- Text under study:
━━━

The D4 is being made for sensitivity and speed, only 16mp is the price you pay for the high-iso/fps (well duh).
Even amateur cameras go past 20MP these days, but this camera is aimed for people who were already comfortable with 12MP, photogs and journalists.
Smaller MP means larger photosites, so you get ISO up to 200k. And it's gone up to 20fps from 9fps in the D3s. (1D mk4 competitor!)

Second Page:
It takes 11fps 'en pleine definition' (I presume that just means JPEG-only?) but with no auto-exposure or autofocus after the first shot, and takes 12fps in 8MP DX-crop (which by my calculations, 16MP/(1.5^2)=7.1MP DX-crop).
Shutter/mirror is rated at 400k (so, 11 hours of total burst then?)
They've reused the multicam3500FX autofocus from the D3, to use in groups of 11 in dynamique mode to track the subject.
Nikon have tweaked the sensitivity of the autofocus points to favour using teleconverters (take that, Canon! ?)
They've added in a new 91k-pixel rgb-metering for scene-detection and metering.
*We have tested this with good success* (ie, they've had their hands on one, they say.
They've added in things 'that videophiles want': contrast-based autofocus for video, and support fullHD .mov and H.264, frame-rate choices, with key new features: entre lignee (does this mean line-skipping or something else? my french isn't bad but my video-knowledge is almost nil), headphone jack with VU meter, hdmi output 'brute de decoffrage' (i think this means uncompressed?) for direct transmission, fade to black).
They've change the ergonomics and made it 45g lighter (how much does extra weight do you get by using an extra CF card though?), more comfortable in portrait, bigger screen.
More features, ethernet (with no mention of gigabit, if they had gigabit they'd make a point of saying it, I'm calling 100Mbps), wifi-transmitter, xqd and cf slots, blah blah.

And in the black box, 1DX specs we already know ("which on paper, looks better").


----------



## jrista (Jan 6, 2012)

━━━

- Excerpted data:
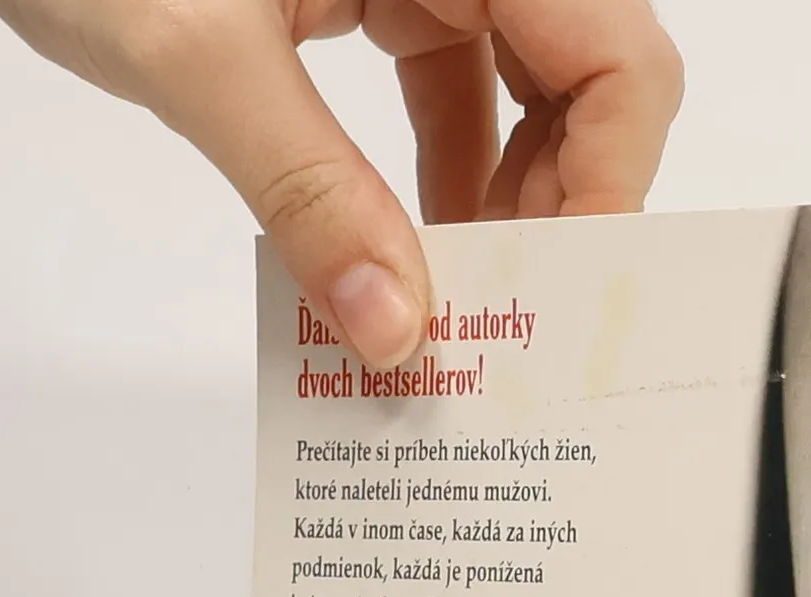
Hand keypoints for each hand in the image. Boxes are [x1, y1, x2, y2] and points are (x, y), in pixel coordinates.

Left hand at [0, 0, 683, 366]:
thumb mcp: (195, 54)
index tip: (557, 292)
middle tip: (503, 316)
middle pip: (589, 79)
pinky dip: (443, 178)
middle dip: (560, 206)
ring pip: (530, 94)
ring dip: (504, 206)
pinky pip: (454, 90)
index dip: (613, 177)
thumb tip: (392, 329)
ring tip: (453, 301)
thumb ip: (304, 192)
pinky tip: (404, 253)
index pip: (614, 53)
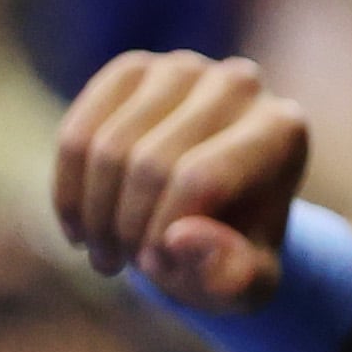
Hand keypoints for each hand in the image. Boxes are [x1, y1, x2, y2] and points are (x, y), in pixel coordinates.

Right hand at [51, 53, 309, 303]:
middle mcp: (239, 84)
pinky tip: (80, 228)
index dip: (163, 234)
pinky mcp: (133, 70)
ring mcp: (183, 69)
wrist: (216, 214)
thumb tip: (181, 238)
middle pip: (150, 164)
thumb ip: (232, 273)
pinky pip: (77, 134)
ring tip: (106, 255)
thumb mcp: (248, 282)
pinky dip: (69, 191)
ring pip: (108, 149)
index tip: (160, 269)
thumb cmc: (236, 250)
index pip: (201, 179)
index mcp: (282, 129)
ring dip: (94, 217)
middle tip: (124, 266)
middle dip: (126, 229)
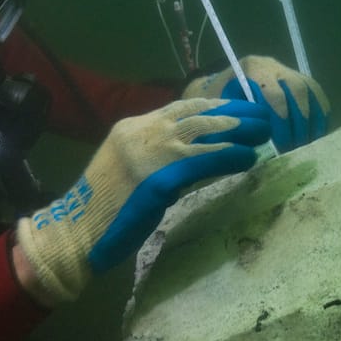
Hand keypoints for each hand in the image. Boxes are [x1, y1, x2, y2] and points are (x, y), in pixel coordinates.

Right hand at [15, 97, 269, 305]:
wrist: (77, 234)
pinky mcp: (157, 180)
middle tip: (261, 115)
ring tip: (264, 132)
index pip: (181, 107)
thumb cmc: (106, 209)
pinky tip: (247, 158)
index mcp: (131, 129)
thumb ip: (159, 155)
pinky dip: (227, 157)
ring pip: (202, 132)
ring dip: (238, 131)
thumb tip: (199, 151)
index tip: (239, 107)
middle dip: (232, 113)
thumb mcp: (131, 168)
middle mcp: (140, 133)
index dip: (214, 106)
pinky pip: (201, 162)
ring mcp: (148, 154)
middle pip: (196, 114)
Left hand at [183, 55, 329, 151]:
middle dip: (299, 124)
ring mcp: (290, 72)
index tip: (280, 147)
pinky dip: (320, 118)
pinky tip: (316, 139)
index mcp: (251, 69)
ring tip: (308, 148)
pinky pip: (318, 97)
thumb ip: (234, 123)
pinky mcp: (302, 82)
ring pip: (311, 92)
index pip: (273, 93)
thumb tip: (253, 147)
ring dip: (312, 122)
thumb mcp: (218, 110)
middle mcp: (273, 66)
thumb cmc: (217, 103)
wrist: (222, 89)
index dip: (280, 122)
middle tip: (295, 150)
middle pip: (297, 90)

━━━

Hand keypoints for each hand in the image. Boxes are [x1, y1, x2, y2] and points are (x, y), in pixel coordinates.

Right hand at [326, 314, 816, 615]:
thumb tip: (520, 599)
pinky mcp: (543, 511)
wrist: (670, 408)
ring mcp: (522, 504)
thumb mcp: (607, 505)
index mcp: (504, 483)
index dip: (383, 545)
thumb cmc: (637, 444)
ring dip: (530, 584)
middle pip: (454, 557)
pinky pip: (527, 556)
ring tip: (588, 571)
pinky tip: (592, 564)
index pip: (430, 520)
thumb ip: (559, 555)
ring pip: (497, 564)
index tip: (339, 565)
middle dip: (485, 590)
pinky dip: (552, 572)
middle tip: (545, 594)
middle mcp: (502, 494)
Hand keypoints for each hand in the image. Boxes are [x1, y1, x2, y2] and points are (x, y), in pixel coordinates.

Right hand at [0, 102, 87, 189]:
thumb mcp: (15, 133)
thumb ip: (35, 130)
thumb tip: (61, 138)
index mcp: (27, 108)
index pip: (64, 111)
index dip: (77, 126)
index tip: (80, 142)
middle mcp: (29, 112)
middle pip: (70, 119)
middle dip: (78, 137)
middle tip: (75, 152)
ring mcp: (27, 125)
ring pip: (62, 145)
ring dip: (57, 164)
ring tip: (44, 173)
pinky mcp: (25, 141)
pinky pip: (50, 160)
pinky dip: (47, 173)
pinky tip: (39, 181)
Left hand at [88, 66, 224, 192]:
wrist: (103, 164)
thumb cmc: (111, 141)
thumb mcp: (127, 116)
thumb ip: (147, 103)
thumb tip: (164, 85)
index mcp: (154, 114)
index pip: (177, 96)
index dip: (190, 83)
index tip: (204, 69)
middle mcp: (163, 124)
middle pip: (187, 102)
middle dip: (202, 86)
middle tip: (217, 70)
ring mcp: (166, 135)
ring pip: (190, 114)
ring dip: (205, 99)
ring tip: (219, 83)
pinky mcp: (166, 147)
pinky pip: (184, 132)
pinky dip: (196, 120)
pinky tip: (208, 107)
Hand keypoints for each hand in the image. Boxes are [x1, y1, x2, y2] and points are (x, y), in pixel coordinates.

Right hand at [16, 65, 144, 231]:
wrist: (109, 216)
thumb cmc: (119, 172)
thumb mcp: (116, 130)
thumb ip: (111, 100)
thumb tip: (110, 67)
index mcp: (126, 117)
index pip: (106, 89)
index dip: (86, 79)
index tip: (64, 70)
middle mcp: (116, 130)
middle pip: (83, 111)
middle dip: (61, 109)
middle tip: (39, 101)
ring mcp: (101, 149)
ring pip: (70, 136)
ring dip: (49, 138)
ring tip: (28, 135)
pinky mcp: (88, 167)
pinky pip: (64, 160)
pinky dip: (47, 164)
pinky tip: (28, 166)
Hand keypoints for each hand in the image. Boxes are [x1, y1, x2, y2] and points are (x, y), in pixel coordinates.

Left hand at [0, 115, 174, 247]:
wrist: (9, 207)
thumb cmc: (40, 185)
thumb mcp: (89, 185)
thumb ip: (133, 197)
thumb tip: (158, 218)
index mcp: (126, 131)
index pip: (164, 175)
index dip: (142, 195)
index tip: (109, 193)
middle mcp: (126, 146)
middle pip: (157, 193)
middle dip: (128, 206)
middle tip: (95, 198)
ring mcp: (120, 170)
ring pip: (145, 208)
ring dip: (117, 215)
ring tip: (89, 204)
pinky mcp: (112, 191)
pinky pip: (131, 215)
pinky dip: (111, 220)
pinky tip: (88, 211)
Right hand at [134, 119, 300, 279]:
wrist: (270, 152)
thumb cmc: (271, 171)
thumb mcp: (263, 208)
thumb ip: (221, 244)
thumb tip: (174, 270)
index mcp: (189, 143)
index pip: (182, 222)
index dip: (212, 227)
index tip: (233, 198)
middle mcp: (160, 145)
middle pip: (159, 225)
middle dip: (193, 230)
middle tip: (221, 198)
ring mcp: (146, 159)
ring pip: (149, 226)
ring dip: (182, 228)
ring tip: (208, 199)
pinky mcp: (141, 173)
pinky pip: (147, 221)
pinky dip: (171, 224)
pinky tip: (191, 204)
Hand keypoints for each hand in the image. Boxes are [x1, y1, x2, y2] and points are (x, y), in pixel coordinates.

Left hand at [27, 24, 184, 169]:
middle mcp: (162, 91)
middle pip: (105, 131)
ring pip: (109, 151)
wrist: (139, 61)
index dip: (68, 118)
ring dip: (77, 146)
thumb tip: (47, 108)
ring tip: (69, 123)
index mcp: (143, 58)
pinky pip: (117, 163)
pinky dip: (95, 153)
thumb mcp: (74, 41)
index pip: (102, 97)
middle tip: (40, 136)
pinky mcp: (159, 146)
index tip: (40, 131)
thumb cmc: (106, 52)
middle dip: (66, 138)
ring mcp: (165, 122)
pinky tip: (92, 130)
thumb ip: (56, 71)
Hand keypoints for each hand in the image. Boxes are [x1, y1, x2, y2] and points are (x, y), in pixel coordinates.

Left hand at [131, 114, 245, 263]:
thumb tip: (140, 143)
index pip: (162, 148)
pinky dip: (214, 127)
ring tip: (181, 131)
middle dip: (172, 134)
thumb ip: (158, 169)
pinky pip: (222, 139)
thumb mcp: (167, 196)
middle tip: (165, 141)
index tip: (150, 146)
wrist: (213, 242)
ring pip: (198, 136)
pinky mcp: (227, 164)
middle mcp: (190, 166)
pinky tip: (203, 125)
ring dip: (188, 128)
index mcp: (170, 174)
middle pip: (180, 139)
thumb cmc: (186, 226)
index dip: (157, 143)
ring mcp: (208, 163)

━━━

- About this exercise: Pick up the Nikon D4 forum thread after its last line and keep writing it.

- Answer to this exercise:
*Re: Nikon's D4 Outed Officially*



nightbreath said:


> I've used translator to grasp the meaning of the article above, here's what it gave me:
> 
> 
> 
> ...



So, if I understand your translation correctly:

Native ISO 100-12800
Extended 50 + 25600-204800?

So, a total of 5 levels of "extended" ISO levels? I guess that just confuses me even more...whats the value of four levels of extra-crappy high ISO (say, outside of police crime scene work, I guess...)? It would seem more logical to me if the camera was 100-25600, with H1 51200, H2 102k, H3 204k and the final L 50. The information about the D4 just gets more and more confusing...


----------



## coltsfreak18 (Jan 6, 2012)

*Re: Nikon's D4 Outed Officially*

DPReview has just posted a couple of articles on the D4. One is an overview of all of the features. For this one, I find it interesting that the D4 can shoot at 1080p in both FX and DX (1.5x crop) mode and has clean HDMI out.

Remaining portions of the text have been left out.